Between 1000 and 1400 AD we know that great quantities of mead were made in England, particularly by the skilful monks in the abbeys, alongside the usual country wines, ales and cordials

Bee-keeping was part of agricultural life and the production of mead from the hive contents was routine domestic scullery-work. At that time it was the only source of sweetening used by country-folk until the importation of sugar cane, which, initially, was expensive and inaccessible to ordinary classes.

Gin takes over from home winemaking

When imported wines began arriving from the Continent, mead, in common with other domestic beverages, fell out of favour and the art of home winemaking declined.

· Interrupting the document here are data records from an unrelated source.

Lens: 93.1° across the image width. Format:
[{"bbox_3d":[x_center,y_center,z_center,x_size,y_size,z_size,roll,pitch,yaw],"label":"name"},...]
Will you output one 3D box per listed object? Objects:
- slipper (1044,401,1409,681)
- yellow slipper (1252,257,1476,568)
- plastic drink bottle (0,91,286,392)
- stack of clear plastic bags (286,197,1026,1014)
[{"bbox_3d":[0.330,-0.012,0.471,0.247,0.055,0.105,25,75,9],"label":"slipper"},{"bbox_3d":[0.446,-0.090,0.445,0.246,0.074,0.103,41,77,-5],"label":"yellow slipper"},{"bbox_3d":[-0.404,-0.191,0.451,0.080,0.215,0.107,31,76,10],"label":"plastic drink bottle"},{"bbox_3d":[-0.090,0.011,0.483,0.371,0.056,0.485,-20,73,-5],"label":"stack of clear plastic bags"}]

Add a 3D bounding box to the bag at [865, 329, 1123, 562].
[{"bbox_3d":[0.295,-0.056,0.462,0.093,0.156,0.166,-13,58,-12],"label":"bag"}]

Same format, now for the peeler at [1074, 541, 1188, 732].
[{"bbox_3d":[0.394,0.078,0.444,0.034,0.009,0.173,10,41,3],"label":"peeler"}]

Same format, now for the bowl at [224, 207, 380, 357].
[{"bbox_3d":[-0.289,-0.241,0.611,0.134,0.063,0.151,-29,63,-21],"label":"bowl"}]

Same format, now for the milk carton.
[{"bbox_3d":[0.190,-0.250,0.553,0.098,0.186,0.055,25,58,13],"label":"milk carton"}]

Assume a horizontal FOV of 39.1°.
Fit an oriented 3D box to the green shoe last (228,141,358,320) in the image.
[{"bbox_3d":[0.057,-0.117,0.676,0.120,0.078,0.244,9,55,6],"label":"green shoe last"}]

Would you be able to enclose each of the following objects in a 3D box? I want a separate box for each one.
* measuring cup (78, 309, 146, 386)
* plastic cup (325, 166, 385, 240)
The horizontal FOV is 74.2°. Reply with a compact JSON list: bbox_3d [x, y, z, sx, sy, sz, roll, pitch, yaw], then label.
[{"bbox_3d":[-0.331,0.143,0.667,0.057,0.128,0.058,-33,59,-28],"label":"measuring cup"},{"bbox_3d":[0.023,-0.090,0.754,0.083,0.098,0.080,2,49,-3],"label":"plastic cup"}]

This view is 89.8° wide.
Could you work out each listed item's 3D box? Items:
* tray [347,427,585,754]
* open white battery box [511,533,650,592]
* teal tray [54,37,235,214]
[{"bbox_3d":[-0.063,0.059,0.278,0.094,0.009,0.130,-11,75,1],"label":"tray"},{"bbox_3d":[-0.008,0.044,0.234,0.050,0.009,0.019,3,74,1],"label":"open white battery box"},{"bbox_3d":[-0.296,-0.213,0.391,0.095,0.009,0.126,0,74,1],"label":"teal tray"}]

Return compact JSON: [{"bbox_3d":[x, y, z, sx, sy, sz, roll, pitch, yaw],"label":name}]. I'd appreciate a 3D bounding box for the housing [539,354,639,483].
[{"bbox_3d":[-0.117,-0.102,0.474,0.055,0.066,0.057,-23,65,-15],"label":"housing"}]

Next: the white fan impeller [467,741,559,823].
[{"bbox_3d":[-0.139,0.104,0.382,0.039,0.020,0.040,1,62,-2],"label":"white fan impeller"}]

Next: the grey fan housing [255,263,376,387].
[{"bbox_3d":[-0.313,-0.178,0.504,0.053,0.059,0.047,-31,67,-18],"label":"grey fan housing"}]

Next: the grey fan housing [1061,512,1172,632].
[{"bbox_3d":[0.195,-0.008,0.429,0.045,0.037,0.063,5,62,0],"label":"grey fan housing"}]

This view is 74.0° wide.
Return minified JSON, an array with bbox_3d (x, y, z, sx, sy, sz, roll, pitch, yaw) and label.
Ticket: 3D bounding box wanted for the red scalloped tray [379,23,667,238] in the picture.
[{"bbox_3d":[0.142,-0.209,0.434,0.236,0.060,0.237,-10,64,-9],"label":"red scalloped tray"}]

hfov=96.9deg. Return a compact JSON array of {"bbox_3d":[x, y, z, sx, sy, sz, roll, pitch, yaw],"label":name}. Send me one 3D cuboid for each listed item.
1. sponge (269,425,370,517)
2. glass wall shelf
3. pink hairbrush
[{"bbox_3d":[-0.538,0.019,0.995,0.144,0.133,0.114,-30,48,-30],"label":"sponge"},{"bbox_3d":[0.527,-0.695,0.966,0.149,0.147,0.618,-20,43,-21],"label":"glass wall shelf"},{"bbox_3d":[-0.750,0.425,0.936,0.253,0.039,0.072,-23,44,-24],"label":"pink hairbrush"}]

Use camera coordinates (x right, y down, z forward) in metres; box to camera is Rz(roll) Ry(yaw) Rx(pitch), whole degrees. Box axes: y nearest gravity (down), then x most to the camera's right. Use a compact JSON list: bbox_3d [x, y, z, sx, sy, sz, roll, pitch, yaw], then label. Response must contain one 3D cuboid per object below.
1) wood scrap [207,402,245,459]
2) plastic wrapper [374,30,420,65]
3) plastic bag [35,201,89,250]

Tea took over as the national English beverage and a little later, cheap gin arrived in abundance from the Low Countries. Around 1750, at the start of the industrial revolution, many farm labourers left the fields to work in urban factories, forsaking their beehives. The ancient skills rapidly declined, along with other rustic crafts.

Just after the First World War, many people began taking an interest in bee-keeping and amateur winemaking; so a renaissance in making mead took place. Many discovered the fascinating alchemy of fermenting honey in different variations, producing Melomel (fruit juice in the fermenting bin); Hyppocras, using grape-juice and Metheglyn, adding spice and herbs, unusual, but delicious concoctions.

Small wonder then, that, as a veteran meadmaker, I regard this particular variety of home brew as the most outstanding of them all.